IL SINDACO DI MILANO (CHE NON SI RICANDIDA) NON ESCLUDE RUOLO NEL PROSSIMO CENTROSINISTRA MA LANCIA MONITO AI 5STELLE
Nel pieno dell’emergenza nazionale del “caso Ramy” a Corvetto, il sindaco di Milano Beppe Sala si ritrova in mezzo alle critiche alzate dal Centrodestra per la mancata gestione negli anni delle periferie più disastrate, e pure ad un “campo largo” che non sembra decollare neanche nella giunta da tre legislature in mano alla sinistra. È in questo contesto che risponde alle domande di “La Repubblica” in merito al futuro della coalizione in cui, probabilmente, lo stesso sindaco milanese potrebbe avere un ruolo non da secondo piano. «Il campo largo ora non esiste», è schietto l’ex manager EXPO dopo che i 5Stelle di Conte hanno sia allontanato il centro renziano e sia lasciato dubbi sull’effettiva alleanza con il Partito Democratico nei prossimi appuntamenti elettorali.
«Non riesce a funzionare», insiste Sala con i colleghi di “Rep”, o almeno non riesce ad esistere se non nelle competizioni nazionali che però ora sono lontane ancora 2 anni (nel 2027 le Elezioni Politiche). Quando viene chiesto se dopo il doppio mandato a Palazzo Marino (per cui non si ricandiderà alle Comunali 2026) potrebbe esserci per lui un ruolo da principale federatone tra sinistra e centristi, Beppe Sala replica secco che non è il momento di discutere ora, anche se ammette «Non dico che non potrà interessarmi». Il punto è però guardare quale potrebbe essere la composizione e il programma di una coalizione al momento troppo divisa e sfibrata per rappresentare un’alternativa al Centrodestra a guida Meloni.

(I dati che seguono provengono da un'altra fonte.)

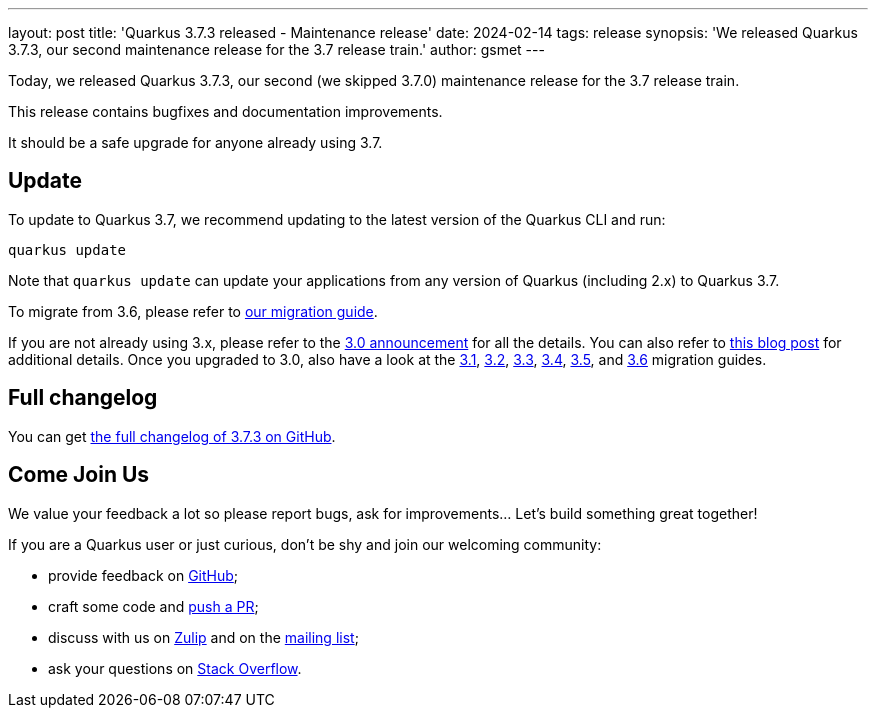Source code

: ---
layout: post
title: 'Quarkus 3.7.3 released - Maintenance release'
date: 2024-02-14
tags: release
synopsis: 'We released Quarkus 3.7.3, our second maintenance release for the 3.7 release train.'
author: gsmet
---

Today, we released Quarkus 3.7.3, our second (we skipped 3.7.0) maintenance release for the 3.7 release train.

This release contains bugfixes and documentation improvements.

It should be a safe upgrade for anyone already using 3.7.

== Update

To update to Quarkus 3.7, we recommend updating to the latest version of the Quarkus CLI and run:

[source,bash]
----
quarkus update
----

Note that `quarkus update` can update your applications from any version of Quarkus (including 2.x) to Quarkus 3.7.

To migrate from 3.6, please refer to https://github.com/quarkusio/quarkus/wiki/Migration-Guide-3.7[our migration guide].

If you are not already using 3.x, please refer to the https://quarkus.io/blog/quarkus-3-0-final-released/[3.0 announcement] for all the details.
You can also refer to https://quarkus.io/blog/quarkus-3-upgrade/[this blog post] for additional details.
Once you upgraded to 3.0, also have a look at the https://github.com/quarkusio/quarkus/wiki/Migration-Guide-3.1[3.1], https://github.com/quarkusio/quarkus/wiki/Migration-Guide-3.2[3.2], https://github.com/quarkusio/quarkus/wiki/Migration-Guide-3.3[3.3], https://github.com/quarkusio/quarkus/wiki/Migration-Guide-3.4[3.4], https://github.com/quarkusio/quarkus/wiki/Migration-Guide-3.5[3.5], and https://github.com/quarkusio/quarkus/wiki/Migration-Guide-3.6[3.6] migration guides.

== Full changelog

You can get https://github.com/quarkusio/quarkus/releases/tag/3.7.3[the full changelog of 3.7.3 on GitHub].

== Come Join Us

We value your feedback a lot so please report bugs, ask for improvements... Let's build something great together!

If you are a Quarkus user or just curious, don't be shy and join our welcoming community:

 * provide feedback on https://github.com/quarkusio/quarkus/issues[GitHub];
 * craft some code and https://github.com/quarkusio/quarkus/pulls[push a PR];
 * discuss with us on https://quarkusio.zulipchat.com/[Zulip] and on the https://groups.google.com/d/forum/quarkus-dev[mailing list];
 * ask your questions on https://stackoverflow.com/questions/tagged/quarkus[Stack Overflow].
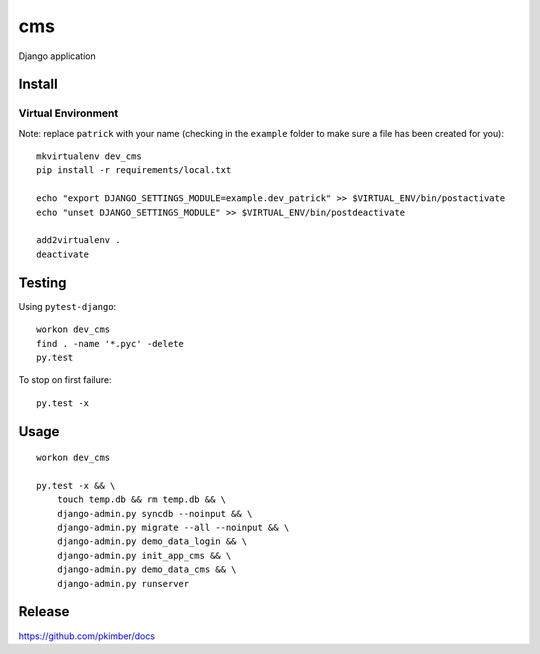 cms
***

Django application

Install
=======

Virtual Environment
-------------------

Note: replace ``patrick`` with your name (checking in the ``example`` folder
to make sure a file has been created for you)::

  mkvirtualenv dev_cms
  pip install -r requirements/local.txt

  echo "export DJANGO_SETTINGS_MODULE=example.dev_patrick" >> $VIRTUAL_ENV/bin/postactivate
  echo "unset DJANGO_SETTINGS_MODULE" >> $VIRTUAL_ENV/bin/postdeactivate

  add2virtualenv .
  deactivate

Testing
=======

Using ``pytest-django``::

  workon dev_cms
  find . -name '*.pyc' -delete
  py.test

To stop on first failure::

  py.test -x

Usage
=====

::

  workon dev_cms

  py.test -x && \
      touch temp.db && rm temp.db && \
      django-admin.py syncdb --noinput && \
      django-admin.py migrate --all --noinput && \
      django-admin.py demo_data_login && \
      django-admin.py init_app_cms && \
      django-admin.py demo_data_cms && \
      django-admin.py runserver

Release
=======

https://github.com/pkimber/docs
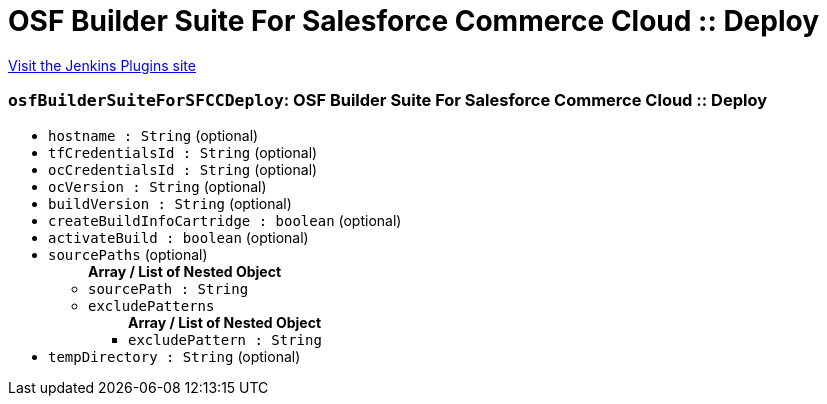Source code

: = OSF Builder Suite For Salesforce Commerce Cloud :: Deploy
:page-layout: pipelinesteps

:notitle:
:description:
:author:
:email: jenkinsci-users@googlegroups.com
:sectanchors:
:toc: left
:compat-mode!:


++++
<a href="https://plugins.jenkins.io/osf-builder-suite-for-sfcc-deploy">Visit the Jenkins Plugins site</a>
++++


=== `osfBuilderSuiteForSFCCDeploy`: OSF Builder Suite For Salesforce Commerce Cloud :: Deploy
++++
<ul><li><code>hostname : String</code> (optional)
</li>
<li><code>tfCredentialsId : String</code> (optional)
</li>
<li><code>ocCredentialsId : String</code> (optional)
</li>
<li><code>ocVersion : String</code> (optional)
</li>
<li><code>buildVersion : String</code> (optional)
</li>
<li><code>createBuildInfoCartridge : boolean</code> (optional)
</li>
<li><code>activateBuild : boolean</code> (optional)
</li>
<li><code>sourcePaths</code> (optional)
<ul><b>Array / List of Nested Object</b>
<li><code>sourcePath : String</code>
</li>
<li><code>excludePatterns</code>
<ul><b>Array / List of Nested Object</b>
<li><code>excludePattern : String</code>
</li>
</ul></li>
</ul></li>
<li><code>tempDirectory : String</code> (optional)
</li>
</ul>


++++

Secondo Beppe Sala, fino ad oggi – al netto di qualche vittoria locale – non c’è stato alcun «serio tentativo di mettere assieme un programma comune», oltre ad un fitto gioco di veti e controveti con protagonisti spesso il M5s di Giuseppe Conte. Gli aut-aut del leader ex grillino non piacciono particolarmente al sindaco, ma il vero obiettivo del suo appello all’unità del Centrosinistra è in realtà rivolto a Elly Schlein e all’intera comunità dem in cui è stato parte integrante negli ultimi anni (prima di uscire creando una propria lista civica progressista per le ultime Elezioni a Milano). Serve una visione liberale dentro l’area progressista, e serve sopratutto compiere quel passaggio che il Governo Meloni ha già imparato da tempo, prima con Berlusconi e poi con Salvini: «loro danno spazio a Forza Italia e Noi Moderati, stanno insieme per vincere e poi quando vincono gestiscono le differenze», ragionamento e regola che per la sinistra – ammette Sala – è sostanzialmente «sconosciuto».
BEPPE SALA BOCCIA IL “CAMPO LARGO” E AVVISA SCHLEIN: “COALIZIONE NON SI FA CON UNA FOTO”
Per essere ancora più netto e drastico nella sua bocciatura all’attuale “campo largo”, il sindaco di Milano sottolinea con punta “velenosa” che non basta affatto una foto (o una “birra insieme”) per far credere agli elettori italiani che quella coalizione sia vera: secondo Beppe Sala infatti serve all’interno dell’eventuale alleanza programmatica di centrosinistra, «una visione più liberal democratica che parli a una parte di elettorato che non vuole sentirsi di destra», ma che al contempo verrebbe spiazzato da una proposta «troppo estrema» con l’ala radicale-sinistra. Serve dunque un centro e non solo per il tautologico ragionamento sul “centro-sinistra” da dover costruire: serve l’ala moderata in quanto le riforme da approntare nell’area progressista non possono fare a meno, secondo l’ex manager, dell’impronta liberal-democratica.
Il progetto del “Terzo Polo” messo in campo da Renzi prima e Calenda è imploso, con l’elettorato che si è “raffreddato” dopo gli iniziali buoni risultati elettorali: sebbene però sul ruolo di eventuale “federatone” per il momento “glissa”, Beppe Sala avvisa nuovamente l’alleata e amica Elly Schlein consigliando di non puntare in primis su un nome “accentratore” o appunto un “federatore” (tipo l’ultimo in ordine temporale, ovvero il capo delle Entrate Ruffini, ndr) ma sui “compagni di viaggio“ da imbarcare, così come accadeva ai tempi della Democrazia Cristiana. Secondo il sindaco di Milano, impostare nuovi partiti personali «non attrae più nessuno».